Wine, Additives and Other Over-Manipulated Things
Didn't Pammy do a great job at the Junos?
Once again the nerdier contigent of blogland has wrapped its collective eggo around the question of manipulations and additives. The latest affront to the purists is the use of wood chips, a subject which follows closely on the heels of similar debates over the use of colorants, enzymes, sugars, artificial tannins, etc... I can’t wait for the arm wrestle over irradiated wine. The list is long and debating each intervention separately has proven to be a non-starter, it seems one either embraces what innovation offers or tends to denounce it. While I tend to the latter, I must agree with its proponents that there is a certain amount of ‘reactionarianism’ from the anti-additives school. So here is hopefully a more sober and less emotional treatment of the question than my previous effort.
Why use additives in the first place?
Whether due to vineyard failure or choice of wine style, the majority of these manipulations are used to compensate for inadequacies in our pre-fermented juice; chapitalization for the under-ripe, acidification and tannin adjustments for the conversely over-ripe. Aromatic yeast strains and other taste and aroma enhancers are used to give character to otherwise characterless grapes. Colour adjustments are more of a marketing question (red wine should be really, really, really red, no?) and tossing a bag of wood shavings into a barrel provides the winemaker with oak flavouring at considerable savings compared to actually paying for an oak barrel.
The reality of chapitalization is that the majority of French winemakers do it (some with more reticence than others). Now, not to point fingers, but in weaker years in France there are winemakers who are capable of producing great, perfectly ripe wine. These winemakers tend to work smaller plots of land and seem to be principled to the point that they are willing to make less wine in weaker vintages in the hope of making up for lost income in better vintages.
Conversely, we can almost take it as a given that the ‘very ripe’ new world style more often than not necessitates the addition of tartaric acid. This is true to the point that I have yet to meet a new world winemaker who does not use acidification. In fact, the ‘new world style’ seems to be dependent upon this intervention, or else the ripeness would have to be sacrificed for a better-balanced natural acidity. There is an awareness amongst many I have talked with that the wine still has to make sense; i.e., that toe-curling acidity in a 14.5% sauvignon blanc is an over-made-up caricature of whatever the Platonic Sauvignon Form should be.

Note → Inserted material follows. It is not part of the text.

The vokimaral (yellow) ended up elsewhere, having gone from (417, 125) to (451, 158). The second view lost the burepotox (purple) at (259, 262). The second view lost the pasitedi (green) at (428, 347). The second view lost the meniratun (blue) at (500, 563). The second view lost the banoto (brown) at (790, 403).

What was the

Both chapitalization and acidification seem, on the surface, to be rather innocuous interventions — simply there to help bridge an imperfect reality with a desired potential. And, of course, one of these potentialities is a better bottom line as less-than-ideal grapes are integrated with the good in the fermenting barrel. It is within this context that one must examine the benefits and risks associated with these more debatable manipulations.
So what’s the problem?
There is only a problem if we believe that wine is generally better when it is manipulated as little as possible. Is what differentiates a good wine from a mediocre one dependent upon the subtle touches of nature (terroir) nursed by the light hand of the winemaker. And conversely, are these subtle influences suppressed by the excessive use of additives and manipulations? Th emost obvious example is that of climate and wether the natural balance between fruit and acidity can be as effectively copied via either chapitalization or acidification. And, while wood chips definitely add oak flavouring to wine, can the other desirable effects of barrel-aging also be simulated, or put differently, is barrel-aging substantively better than wood flavouring?

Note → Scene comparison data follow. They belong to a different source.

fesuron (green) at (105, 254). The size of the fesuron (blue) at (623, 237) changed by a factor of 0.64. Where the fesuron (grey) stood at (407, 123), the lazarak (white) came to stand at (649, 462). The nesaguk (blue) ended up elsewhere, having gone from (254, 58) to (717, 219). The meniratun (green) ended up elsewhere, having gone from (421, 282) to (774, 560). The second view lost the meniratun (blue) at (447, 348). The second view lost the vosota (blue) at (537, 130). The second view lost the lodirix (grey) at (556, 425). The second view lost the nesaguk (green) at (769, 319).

With respect to this entry-level wine, it is not unreasonable to assume that as the technology advances, so will the quality of the wine. That should normally be considered a good thing. However, as we move out of the supermarket category of wine, does employing this technology offer winemakers a competitive advantage over winemakers who are doing it without manipulations. If these additions and manipulations are cost-effective and substandard grapes can be worked into reasonable wine, this will put price pressure on the winemakers that live and work with what they harvest. If one is optimistic about the value of science, one can only assume that technology will make it easier and cheaper to produce decent wine for less.
Are the days numbered for winemakers who want to make inexpensive wines without the benefit of additives?

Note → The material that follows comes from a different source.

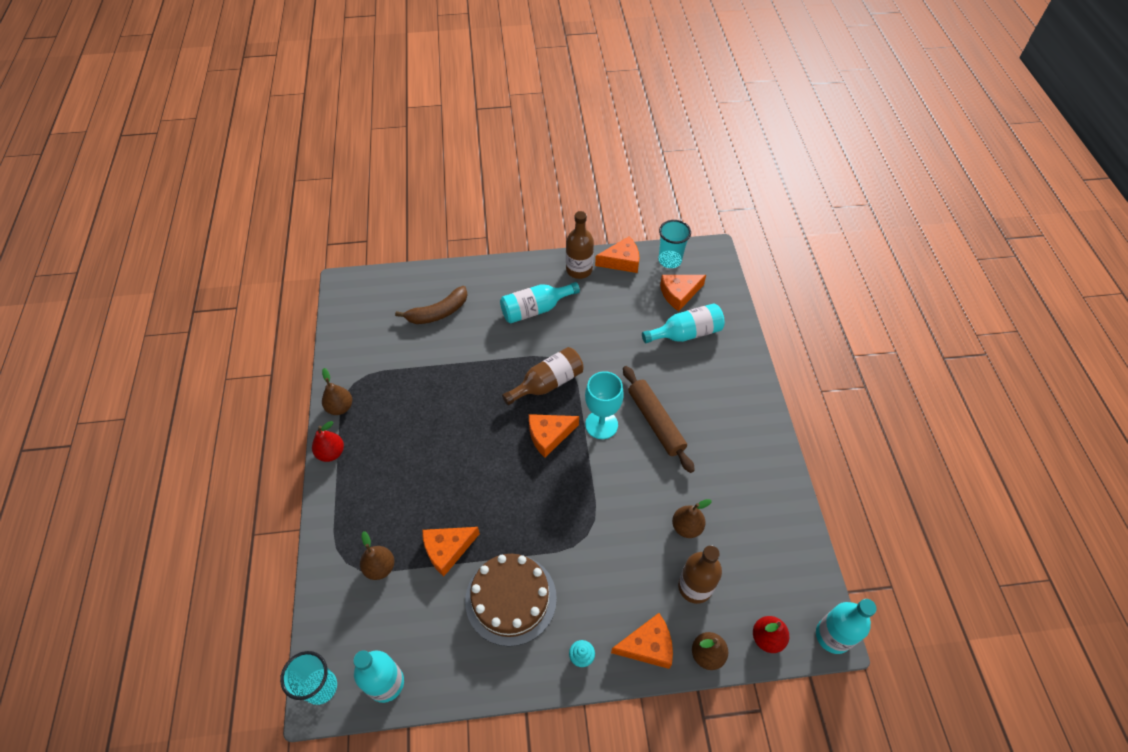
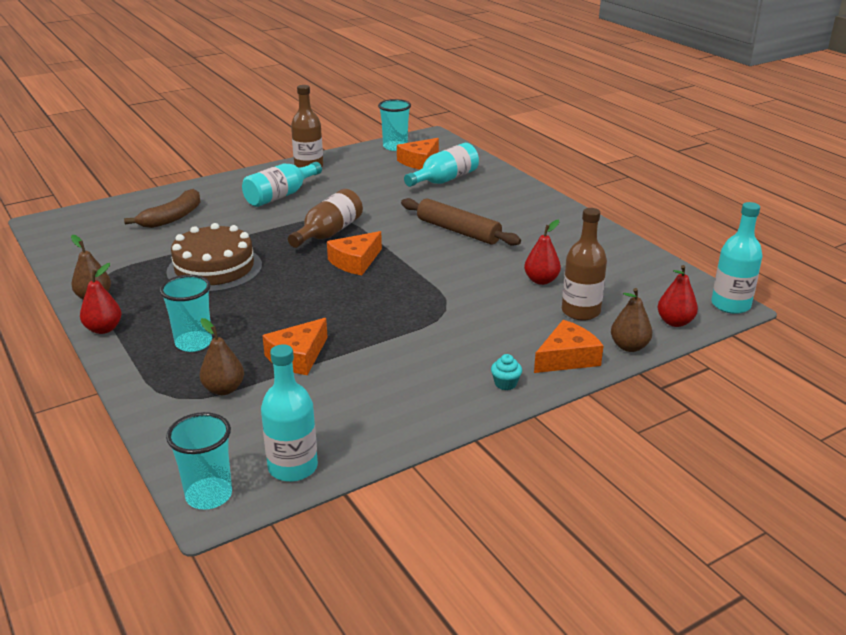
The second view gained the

And as the technology gets even more precise, wine can, and will, be made with a particular flavour and aroma and colour and texture profile, one that is pre-determined before a grape is even harvested (or is this already happening?).
The question is what do we want and expect from our wine?
Harlan Estate, Grange, DRC, Petrus and other classic wines are what they are because of low yields, vineyard location and technique. Their magnificence is due to that curious bit of teamwork between man and nature. And while they do cost a fortune, at what price point do we expect our wines to stop emulating these grand wines; both in terms of selectivity in the vineyard, and skill in the chais? It strikes me that using these bottom feeders as models is not really the way to go.
Or do we simply want the best possible drink, no matter how it is produced, and for the cheapest price?